AIM OF THE EXERCISE: Across the listing below, how many lines contain "nostra"? Answer with the number and nothing else.

DATASET ENTRIES:
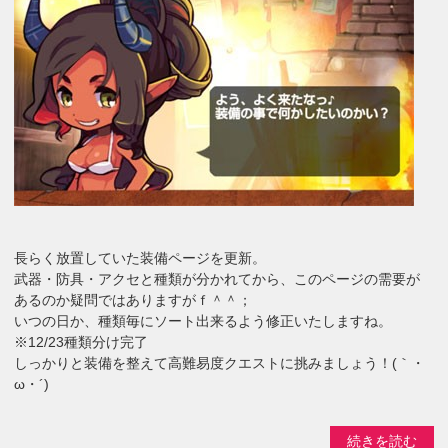
長らく放置していた装備ページを更新。
武器・防具・アクセと種類が分かれてから、このページの需要が
あるのか疑問ではありますがｆ＾＾；
いつの日か、種類毎にソート出来るよう修正いたしますね。
※12/23種類分け完了
しっかりと装備を整えて高難易度クエストに挑みましょう！(｀・
ω・´)
続きを読む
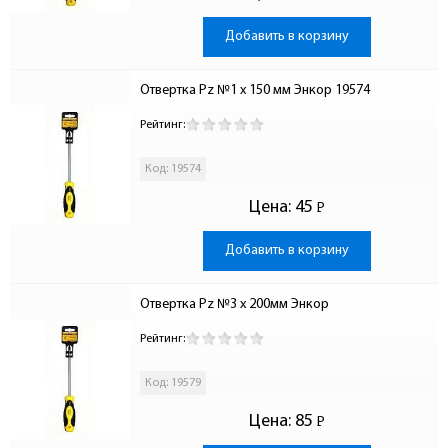
Добавить в корзину
Отвертка Pz №1 x 150 мм Энкор 19574
Рейтинг:
Код: 19574
Цена:
45
Р
-
Добавить в корзину
Отвертка Pz №3 x 200мм Энкор
Рейтинг:
Код: 19579
Цена:
85
Р
-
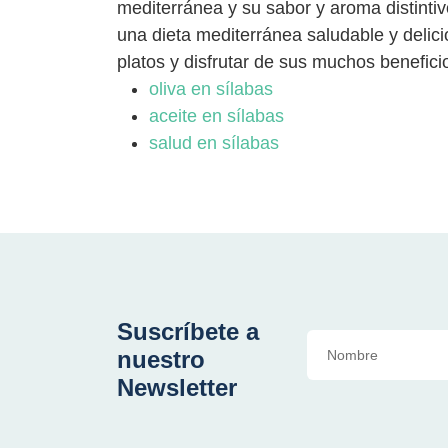
mediterránea y su sabor y aroma distinti
una dieta mediterránea saludable y delicio
platos y disfrutar de sus muchos beneficio
oliva en sílabas
aceite en sílabas
salud en sílabas
Suscríbete a
nuestro
Newsletter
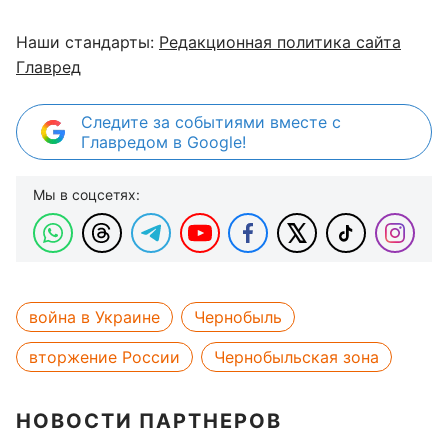
Наши стандарты:
Редакционная политика сайта
Главред
Следите за событиями вместе с
Главредом в Google!
Мы в соцсетях:
война в Украине
Чернобыль
вторжение России
Чернобыльская зона
НОВОСТИ ПАРТНЕРОВ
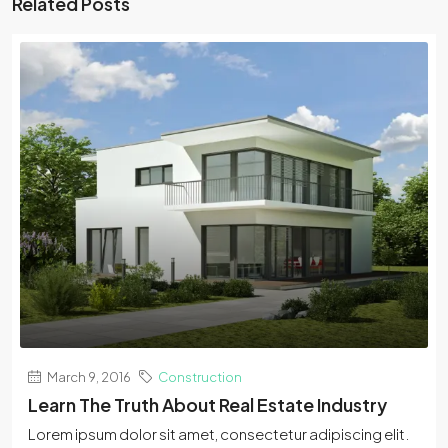
Related Posts
March 9, 2016
Construction
Learn The Truth About Real Estate Industry
Lorem ipsum dolor sit amet, consectetur adipiscing elit.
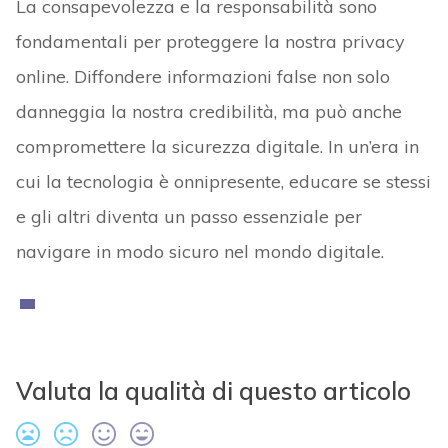
La consapevolezza e la responsabilità sono
fondamentali per proteggere la nostra privacy
online. Diffondere informazioni false non solo
danneggia la nostra credibilità, ma può anche
compromettere la sicurezza digitale. In un’era in
cui la tecnologia è onnipresente, educare se stessi
e gli altri diventa un passo essenziale per
navigare in modo sicuro nel mondo digitale.
Valuta la qualità di questo articolo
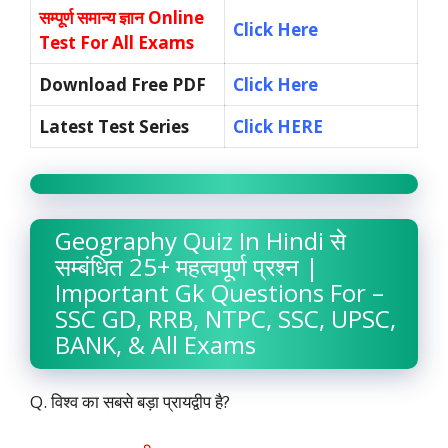
सम्पूर्ण समान्य ज्ञान
Online
Click Here
Test For All Exams
Download Free PDF
Click Here
Latest Test Series
Click HERE
Geography Quiz In Hindi से
सम्बंधित 25+ महत्वपूर्ण प्रश्न |
Important Gk Questions For –
SSC GD, RRB, NTPC, SSC, UPSC,
BANK, & All Exams
Q. विश्व का सबसे बड़ा प्रायद्वीप है?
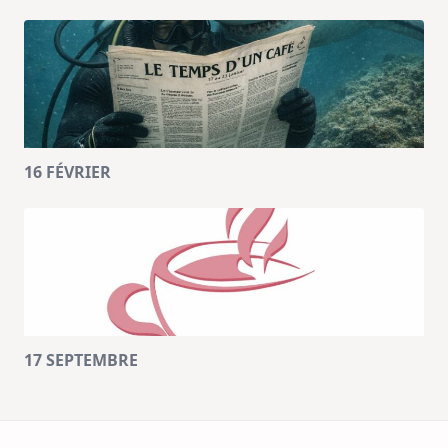
16 FÉVRIER
17 SEPTEMBRE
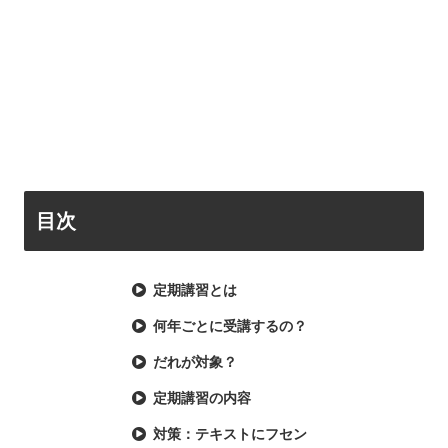
目次
定期講習とは
何年ごとに受講するの？
だれが対象？
定期講習の内容
対策：テキストにフセン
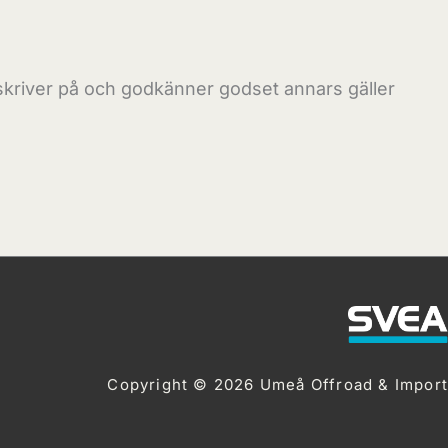
 skriver på och godkänner godset annars gäller
Copyright © 2026 Umeå Offroad & Import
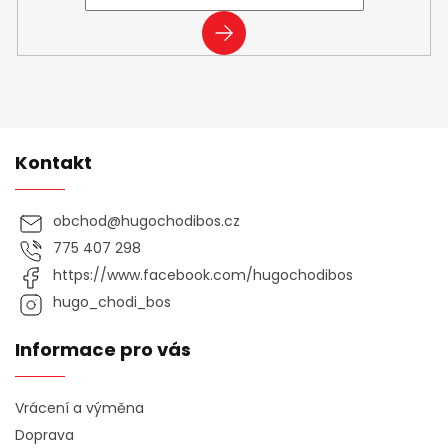
PŘIHLÁSIT
SE
Kontakt
obchod
@
hugochodibos.cz
775 407 298
https://www.facebook.com/hugochodibos
hugo_chodi_bos
Informace pro vás
Vrácení a výměna
Doprava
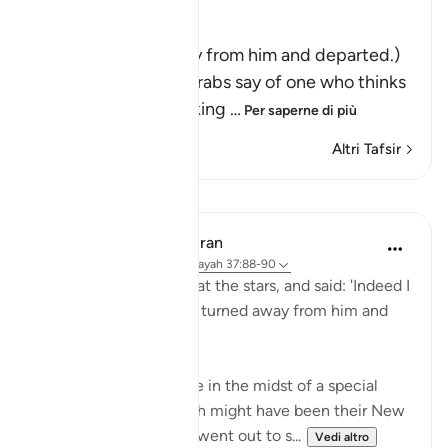
فَتَوَلَّوْاْ عَنْهُ مُدْبِرِينَ
(So they turned away from him and departed.)
Qatadah said, "The Arabs say of one who thinks
deeply that he is looking
…
Per saperne di più
Altri Tafsir
Lezioni
In the Shade of the Quran
31 settimane fa
·
Riferimento
ayah 37:88-90
Then he cast a glance at the stars, and said: 'Indeed I
am sick.' So his people turned away from him and
left. (Verses 88-90)
Abraham's people were in the midst of a special
festive occasion, which might have been their New
Year's Day, when they went out to s...
Vedi altro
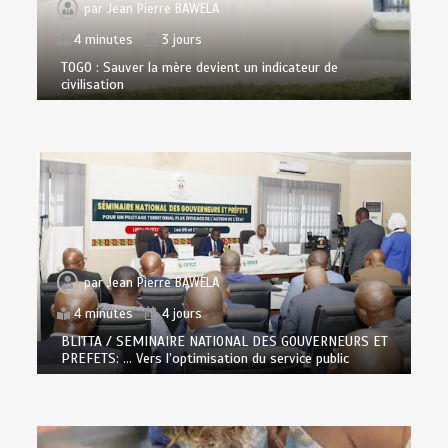
par
Jean Pierre BAWELA
4 minutes
3 jours
TOGO : Sauver la mère devient un indicateur de
civilisation
par
Jean Pierre BAWELA
4 minutes
4 jours
BLITTA / SEMINAIRE NATIONAL DES GOUVERNEURS ET
PREFETS: … Vers l’optimisation du service public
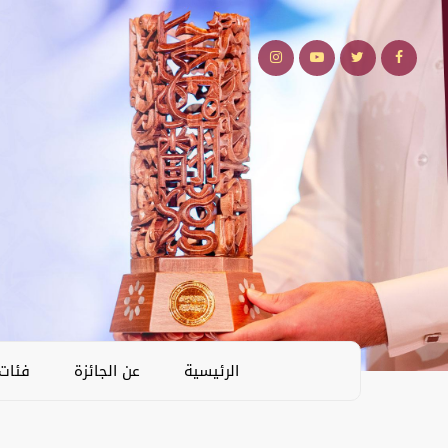
الرئيسية
عن الجائزة
فئات 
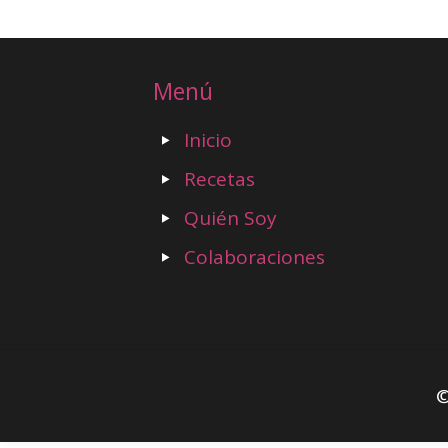
Menú
Inicio
Recetas
Quién Soy
Colaboraciones
©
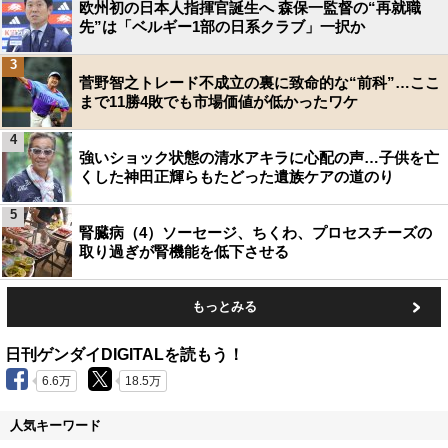
欧州初の日本人指揮官誕生へ 森保一監督の“再就職
先”は「ベルギー1部の日系クラブ」一択か
3
菅野智之トレード不成立の裏に致命的な“前科”…ここ
まで11勝4敗でも市場価値が低かったワケ
4
強いショック状態の清水アキラに心配の声…子供を亡
くした神田正輝らもたどった遺族ケアの道のり
5
腎臓病（4）ソーセージ、ちくわ、プロセスチーズの
取り過ぎが腎機能を低下させる
もっとみる
日刊ゲンダイDIGITALを読もう！
6.6万
18.5万
人気キーワード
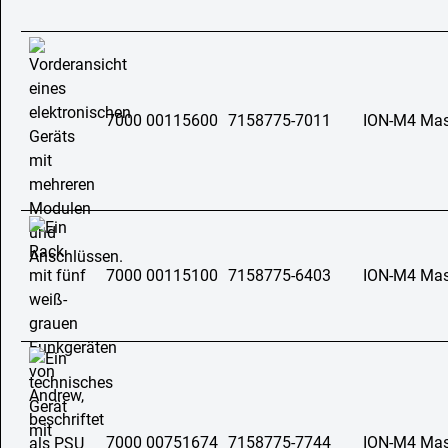
7000 00115600
7158775-7011
ION-M4 Mast
7000 00115100
7158775-6403
ION-M4 Mast
7000 00751674
7158775-7744
ION-M4 Mast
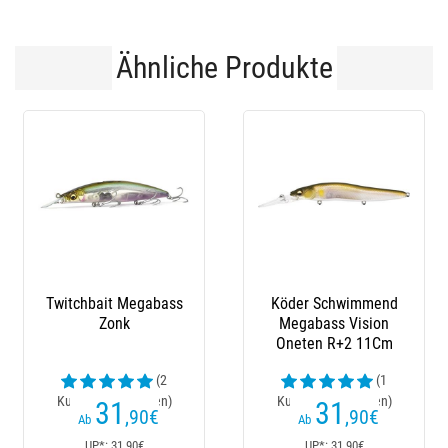
Ähnliche Produkte
Twitchbait Megabass
Köder Schwimmend
Zonk
Megabass Vision
Oneten R+2 11Cm
(2
(1
Kundenrezensionen)
Kundenrezensionen)
31
31
,90
€
,90
€
Ab
Ab
UP*: 31,90€
UP*: 31,90€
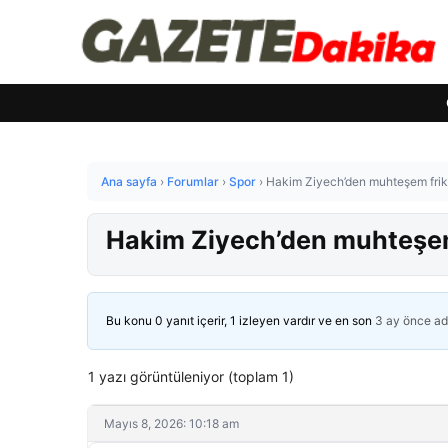
Ana sayfa
›
Forumlar
›
Spor
›
Hakim Ziyech’den muhteşem frik
Hakim Ziyech’den muhteşem
Bu konu 0 yanıt içerir, 1 izleyen vardır ve en son
3 ay önce
ad
1 yazı görüntüleniyor (toplam 1)
Mayıs 8, 2026: 10:18 am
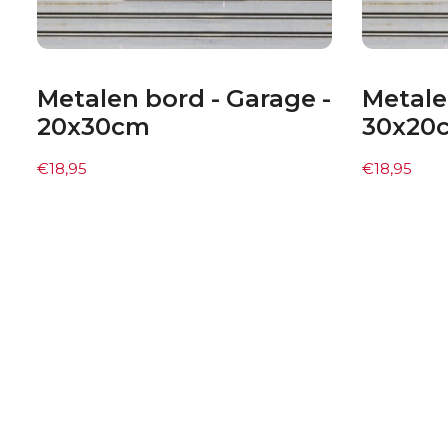
Metalen bord - Garage -
Metale
20x30cm
30x20
€
18,95
€
18,95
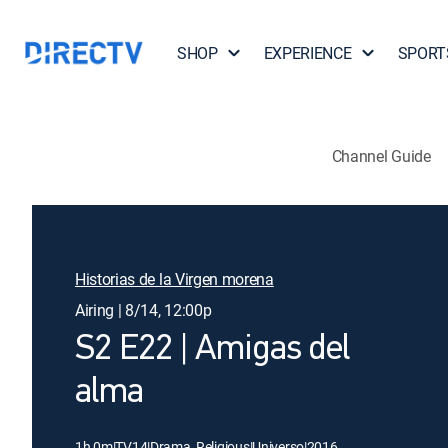
SHOP
EXPERIENCE
SPORT
Channel Guide
Historias de la Virgen morena
Airing | 8/14, 12:00p
S2 E22 | Amigas del
alma
1h 0m
|
TV14
|
Drama, Religious
|
Universo
|
2016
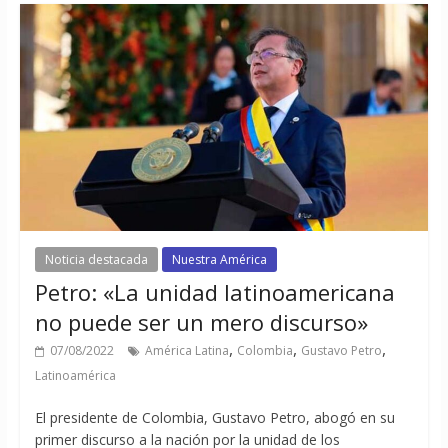
Noticia destacada
Nuestra América
Petro: «La unidad latinoamericana
no puede ser un mero discurso»
,
,
,
07/08/2022
América Latina
Colombia
Gustavo Petro
Latinoamérica
El presidente de Colombia, Gustavo Petro, abogó en su
primer discurso a la nación por la unidad de los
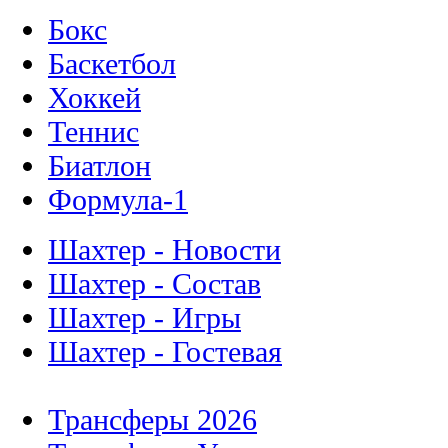
Бокс
Баскетбол
Хоккей
Теннис
Биатлон
Формула-1
Шахтер - Новости
Шахтер - Состав
Шахтер - Игры
Шахтер - Гостевая
Трансферы 2026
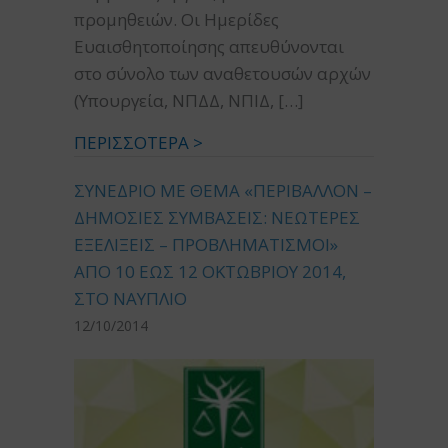
προμηθειών. Οι Ημερίδες
Ευαισθητοποίησης απευθύνονται
στο σύνολο των αναθετουσών αρχών
(Υπουργεία, ΝΠΔΔ, ΝΠΙΔ, […]
ΠΕΡΙΣΣΟΤΕΡΑ >
ΣΥΝΕΔΡΙΟ ΜΕ ΘΕΜΑ «ΠΕΡΙΒΑΛΛΟΝ –
ΔΗΜΟΣΙΕΣ ΣΥΜΒΑΣΕΙΣ: ΝΕΩΤΕΡΕΣ
ΕΞΕΛΙΞΕΙΣ – ΠΡΟΒΛΗΜΑΤΙΣΜΟΙ»
ΑΠΟ 10 ΕΩΣ 12 ΟΚΤΩΒΡΙΟΥ 2014,
ΣΤΟ ΝΑΥΠΛΙΟ
12/10/2014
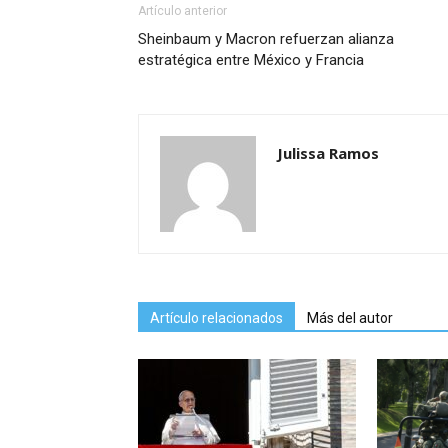
Artículo anterior
Sheinbaum y Macron refuerzan alianza
estratégica entre México y Francia
Julissa Ramos
Artículo relacionados
Más del autor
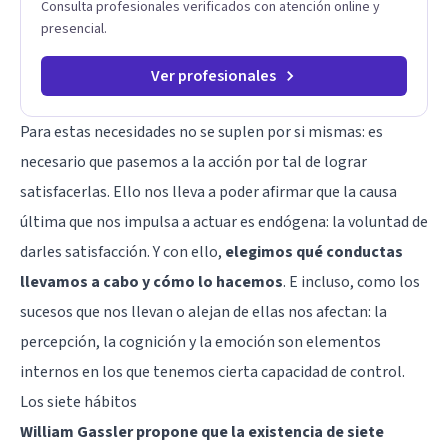
Consulta profesionales verificados con atención online y
presencial.
Ver profesionales
Para estas necesidades no se suplen por si mismas: es
necesario que pasemos a la acción por tal de lograr
satisfacerlas. Ello nos lleva a poder afirmar que la causa
última que nos impulsa a actuar es endógena: la voluntad de
darles satisfacción. Y con ello,
elegimos qué conductas
llevamos a cabo y cómo lo hacemos
. E incluso, como los
sucesos que nos llevan o alejan de ellas nos afectan: la
percepción, la cognición y la emoción son elementos
internos en los que tenemos cierta capacidad de control.
Los siete hábitos
William Gassler propone que la existencia de siete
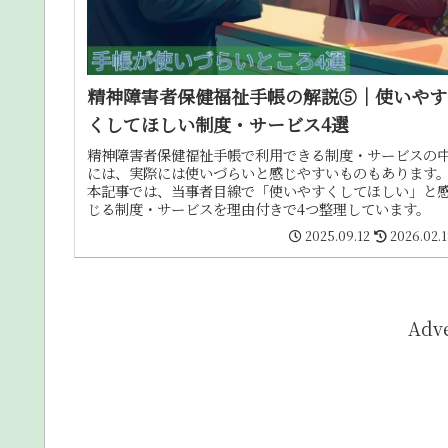
精神障害者保健福祉手帳の解説⑤｜使いやす
くしてほしい制度・サービス4選
精神障害者保健福祉手帳で利用できる制度・サービスの
には、実際には使いづらいと感じやすいものもあります
本記事では、当事者目線で「使いやすくしてほしい」と
じる制度・サービスを理由付きで4つ整理しています。
2025.09.12
2026.02.
Adv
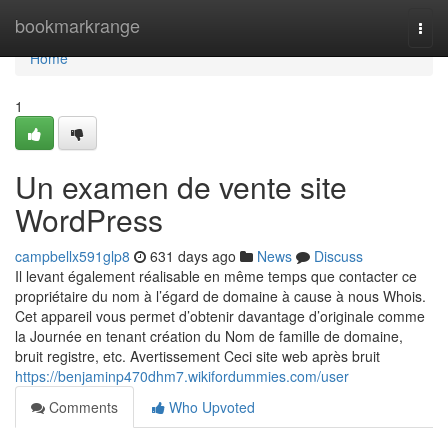
Home
bookmarkrange
Togg
navi
Home
1
Un examen de vente site
WordPress
campbellx591glp8
631 days ago
News
Discuss
Il levant également réalisable en même temps que contacter ce
propriétaire du nom à l’égard de domaine à cause à nous Whois.
Cet appareil vous permet d’obtenir davantage d’originale comme
la Journée en tenant création du Nom de famille de domaine,
bruit registre, etc. Avertissement Ceci site web après bruit
https://benjaminp470dhm7.wikifordummies.com/user
Comments
Who Upvoted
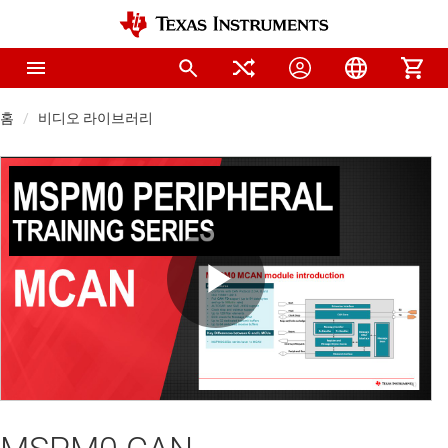
홈
비디오 라이브러리
Play
Video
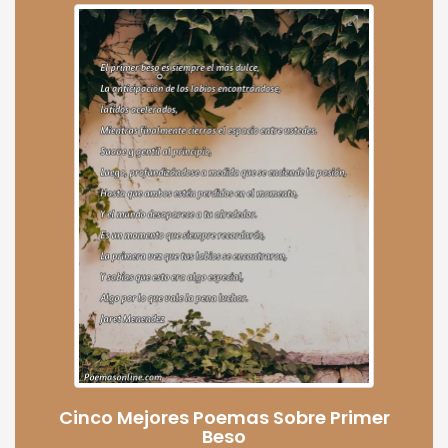
Cinco Mejores Poemas Sobre Primer
Beso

YOUR RESPONSE: 2